Odinson. That is what he calls himself. That is what Odin lets him call himself.
That's what I am, isn't it? Odin's son?
He does not enjoy drunkenness, though laughter and drinking seem the only rules for Asguardian citizenship. The only father-son understanding he and Odin seem to have is that Odin does not particularly encourage him to drink, and he likes it that way. Loki speaks too true, when he is free, and it incites the others. However true his ideas may be, moments like that, they are expose him: it is him that speaks, and not his tricks, and then they see what they have done to him. He cannot have that-being out-of-control. If he wants the world to spin, he can just think about his problems too much. Like now.
He sits back, taking in his body-at least as visible in the mirror. A strangely complete apathy comes, as his eyes track over curves: of skin stretched tight over thin shoulders; of a thin neck and green eyes; and long, dark hair that curls slightly at the ends. As his chest, almost undefined, raises and lowers as he breathes.
It is said in Asguard that you cannot be a king without scars. So why not him?
White lines cross him, whiter than the rest of him. Over his forearms especially, but on his shoulders too; and a knick here and there on neck and collarbone. A large wound lays across his chest. Some are gotten from combat on Thor's adventures. Others are from Thor and his friends, or anyone else that wanted a go at him, back when he was too young to have defenses against that sort of thing.
Yes, I am smoke. I am shadow. It is the only defense I have against you. To disappear out of your grasp entirely.
No matter what magic he creates, or digs up from old records, or learns from strange lands, these scars do not heal. They do not disappear.
They are not a badge of pride, that bring cooing breaths of admiration and hands happy to worship his skin.
To hide in the shadows, untouched, that is the only way I can continue to be me. The light will strip me bare one of these days, and I will have nothing left.
They are memories. Old memories, of wounds. And they will not disappear from his skin until he puts the pain to rest. But there is no way to do that, because there is no one to whom to show them.
Not that anyone-you or I-like me.
He closes his eyes with a sigh.
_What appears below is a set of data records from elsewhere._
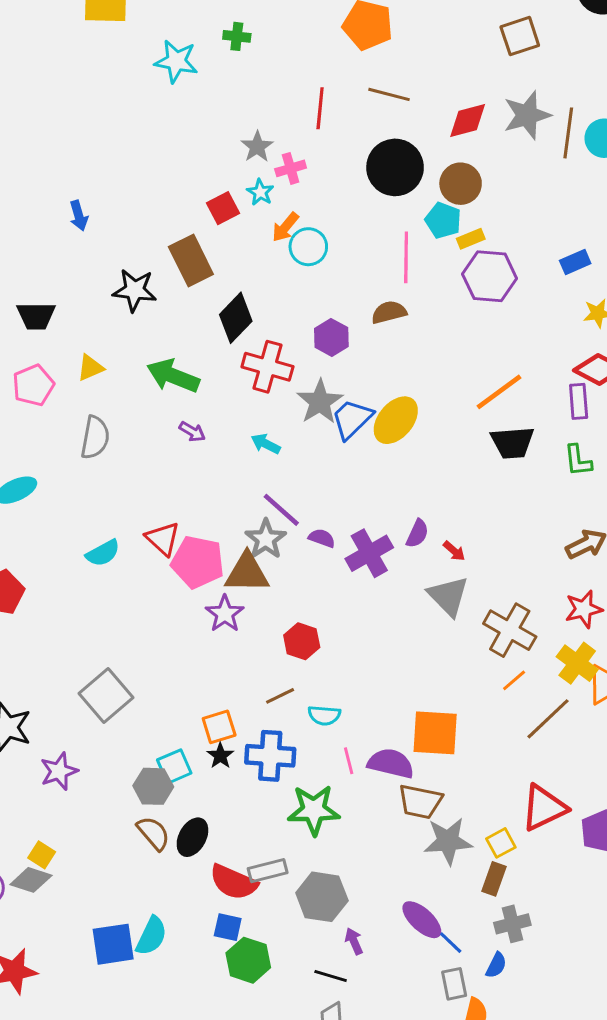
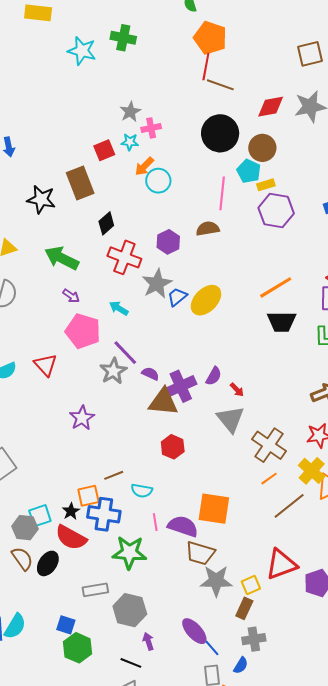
green cross: (237, 36) -> (123, 38), size x1.4
red line: (320, 108) -> (206, 66), moved
cyan star: (260, 192) -> (130, 142), turned -30
black diamond: (236, 318) -> (106, 223), size x0.7
blue trapezoid: (352, 419) -> (177, 297), size x0.7
pink pentagon: (198, 562) -> (83, 331), moved
brown triangle: (247, 573) -> (163, 402), moved
red hexagon: (302, 641) -> (173, 447), moved
orange square: (219, 727) -> (88, 496), moved
red semicircle: (234, 882) -> (71, 538), moved

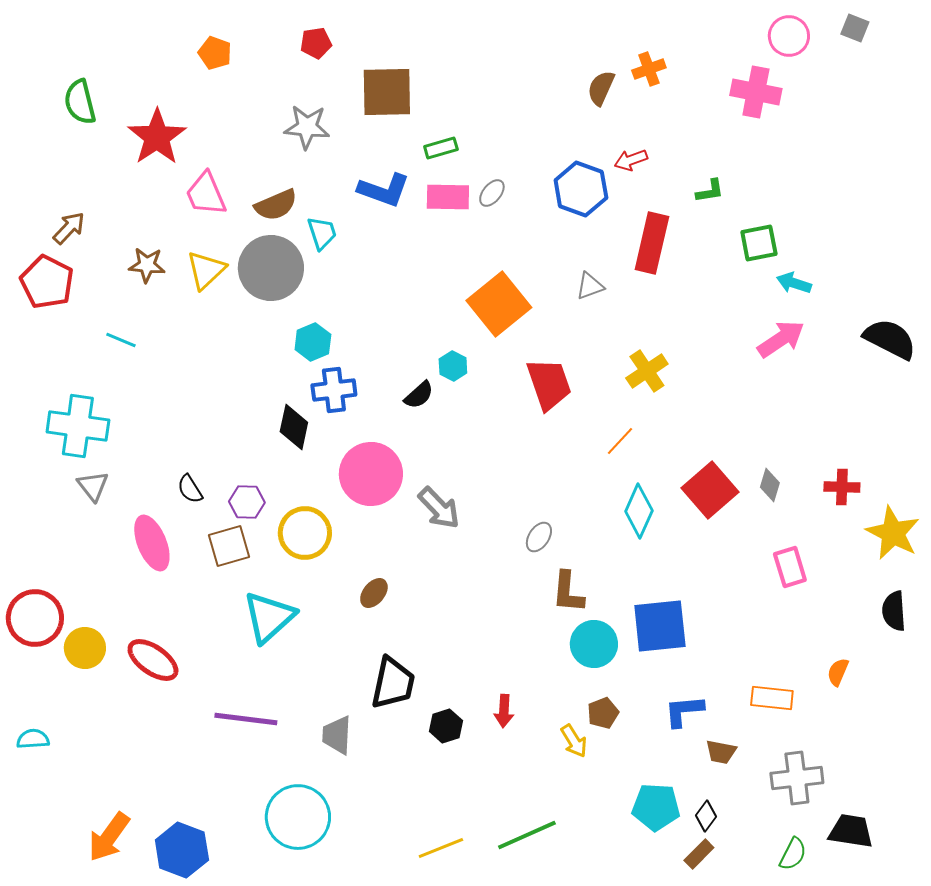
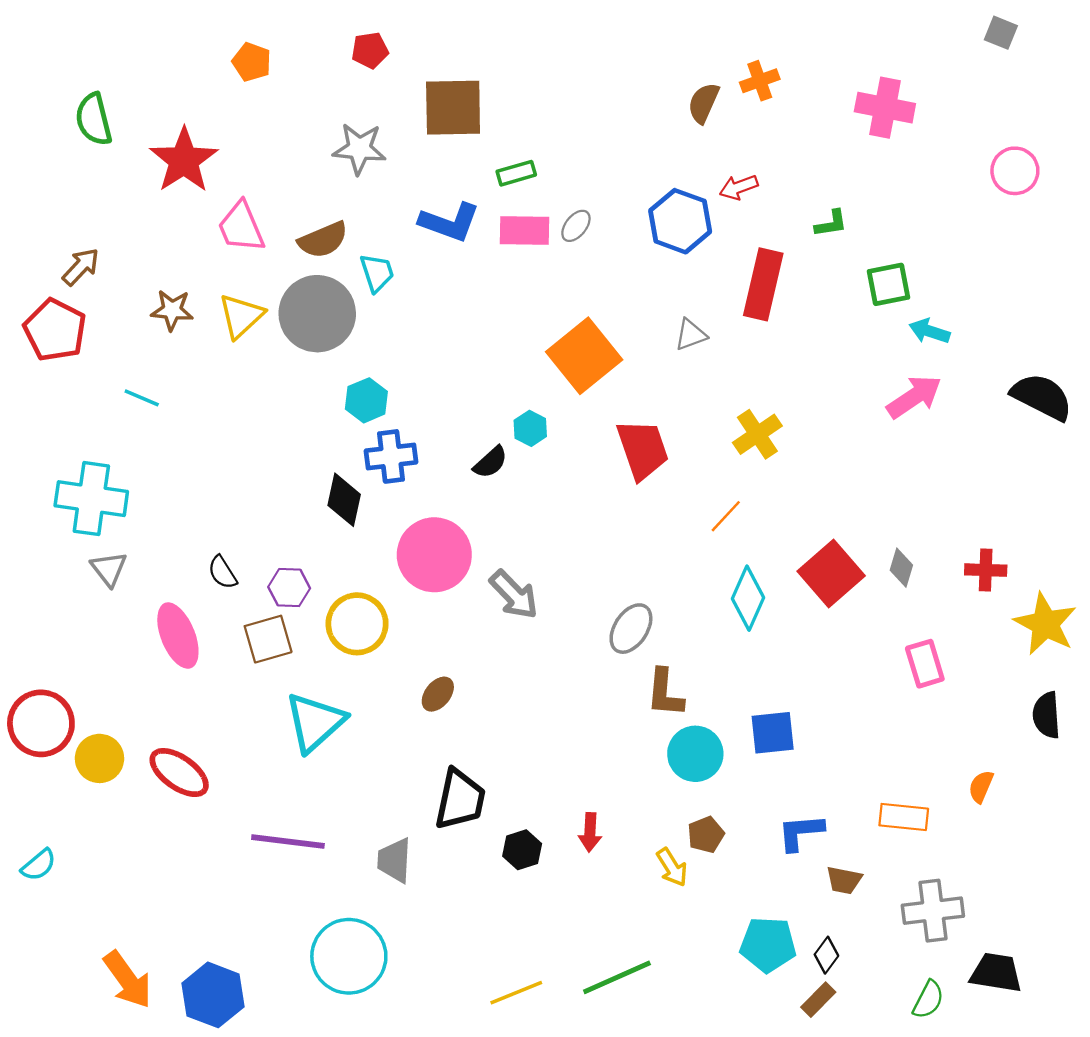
pink circle: (789, 36) -> (1015, 171), moved
gray ellipse: (539, 537) -> (631, 629), size x1.4
blue square: (660, 626) -> (773, 733), size x0.7
cyan semicircle: (33, 739) -> (39, 865), turned 144
orange arrow: (109, 837) -> (128, 980), turned -72

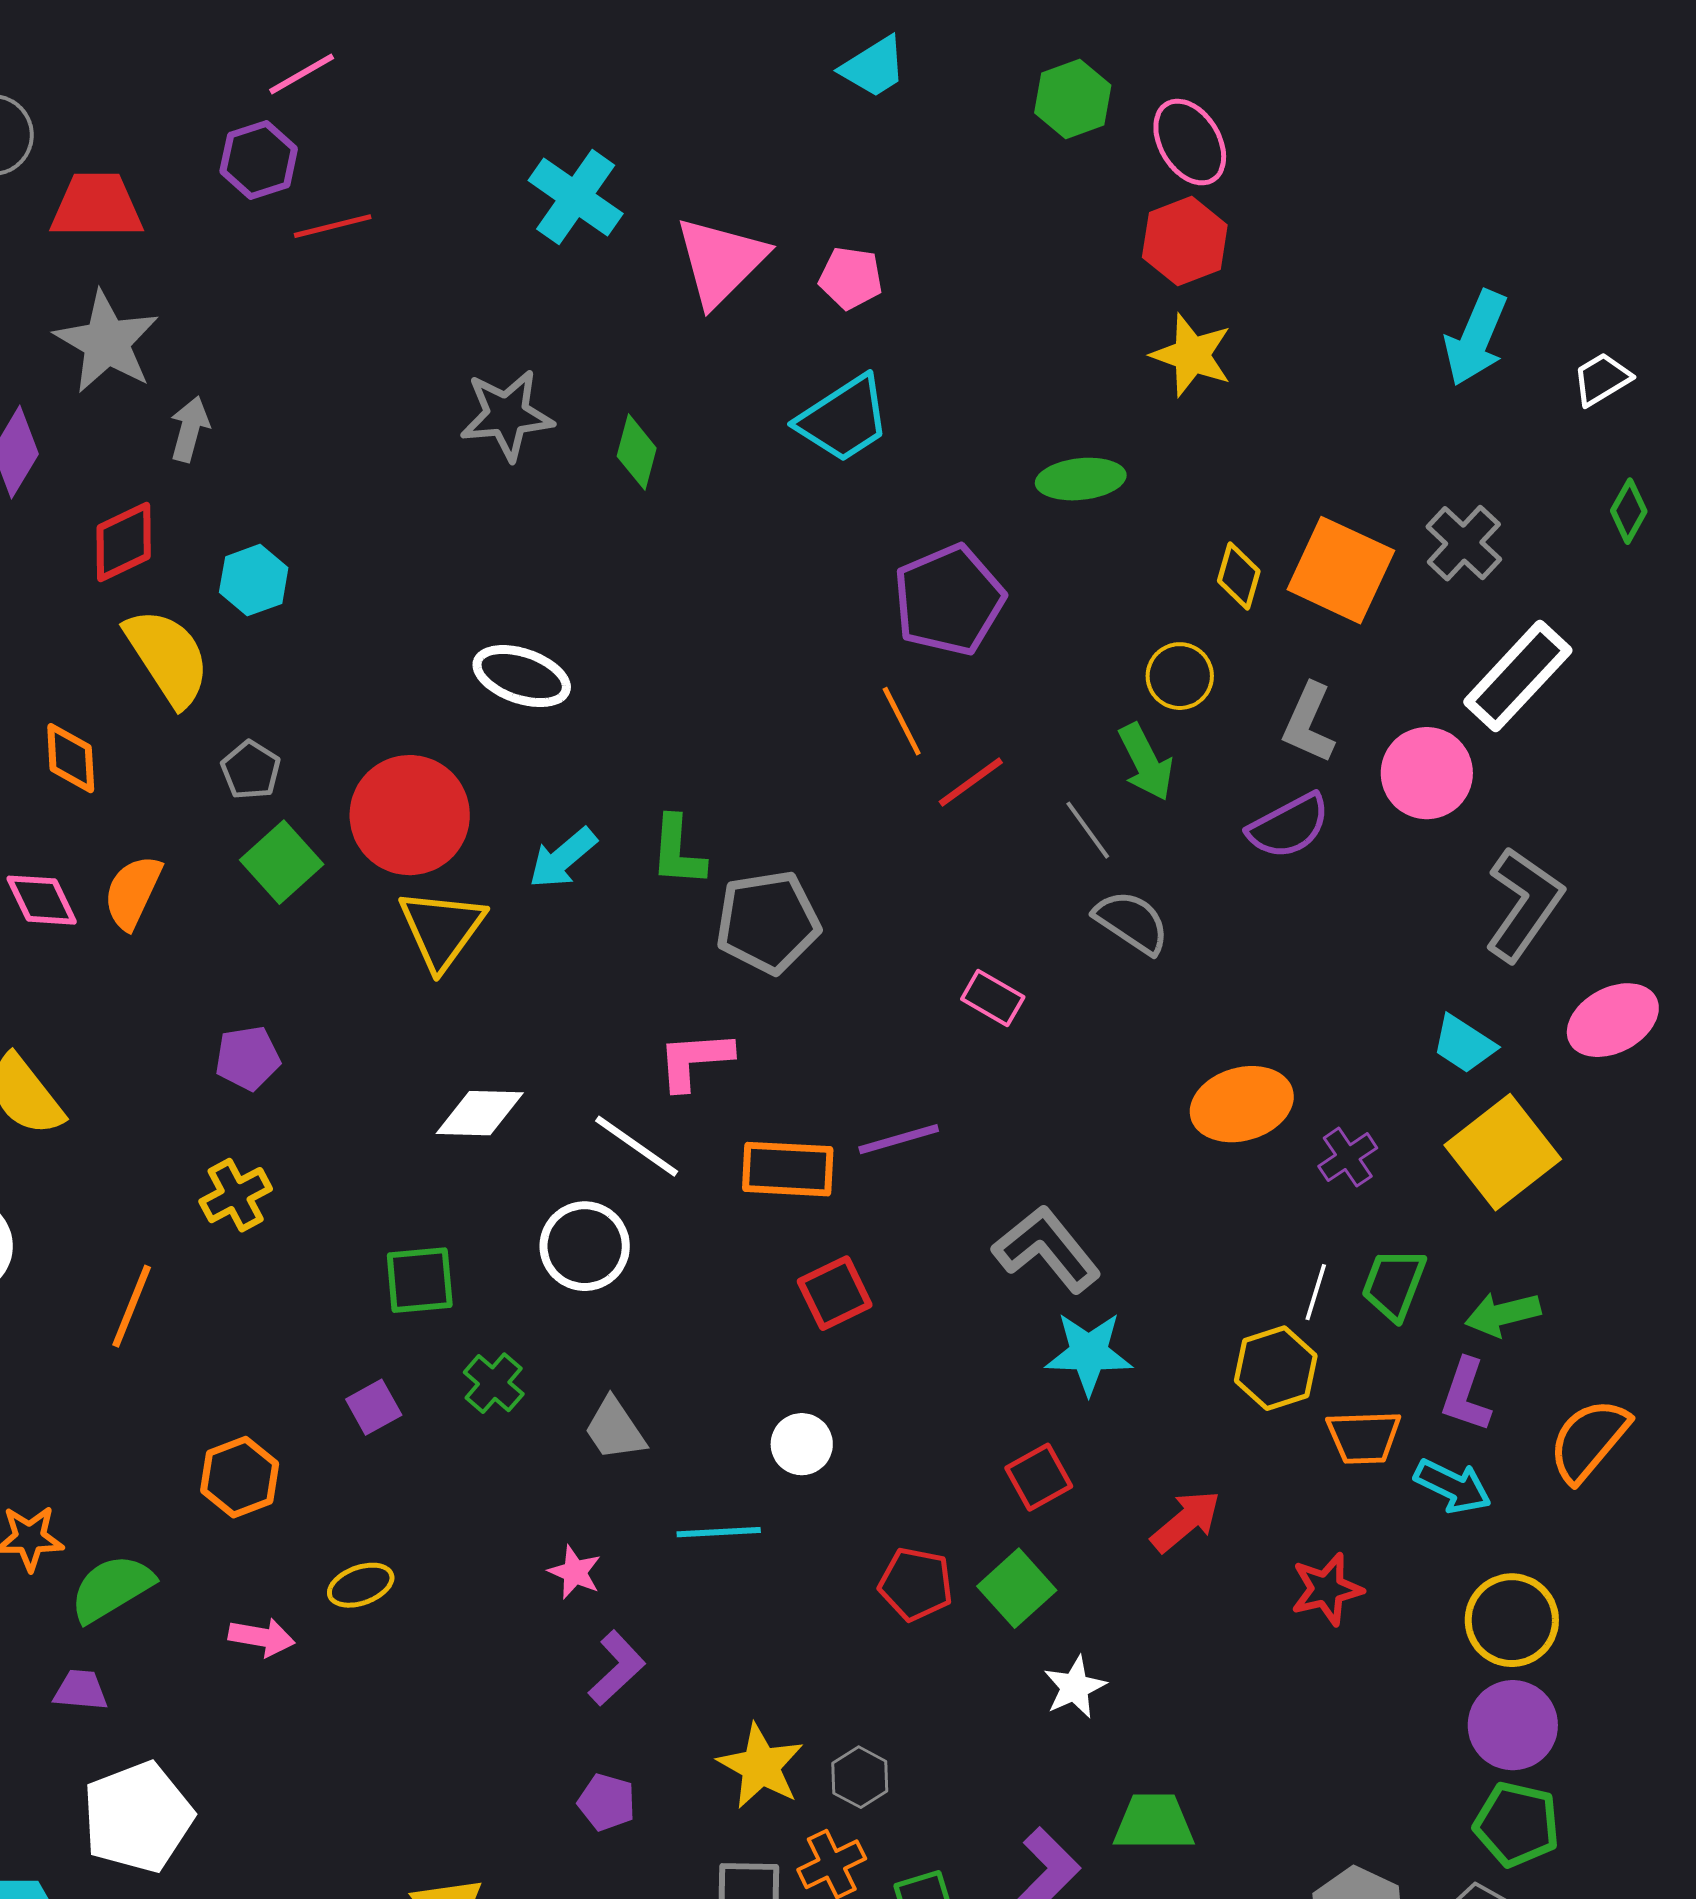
It is dark, restful, understandable. He reaches to the familiar candle wick and snuffs out the little star, letting it burn him as it will before he absorbs its death throes into his skin. Unlike his brother, he stands by the lives he takes as they cease to be, rather than blowing out a star simply with his stride and not noticing the trail of smoke left behind him.
The last of the smoke draws into him, and he breathes clean air. With eyes closed, he hopes his dreams will not be nightmares, this night. His day has had enough of them.
The stars he can reach put to rest for the night, he wraps himself in the pelts of dead animals and finally sleeps. It is a land of darkness he slips into when he dreams: his friend, his home. His one and only faithful subject, which does not ask to give him scars in order to be lead by him.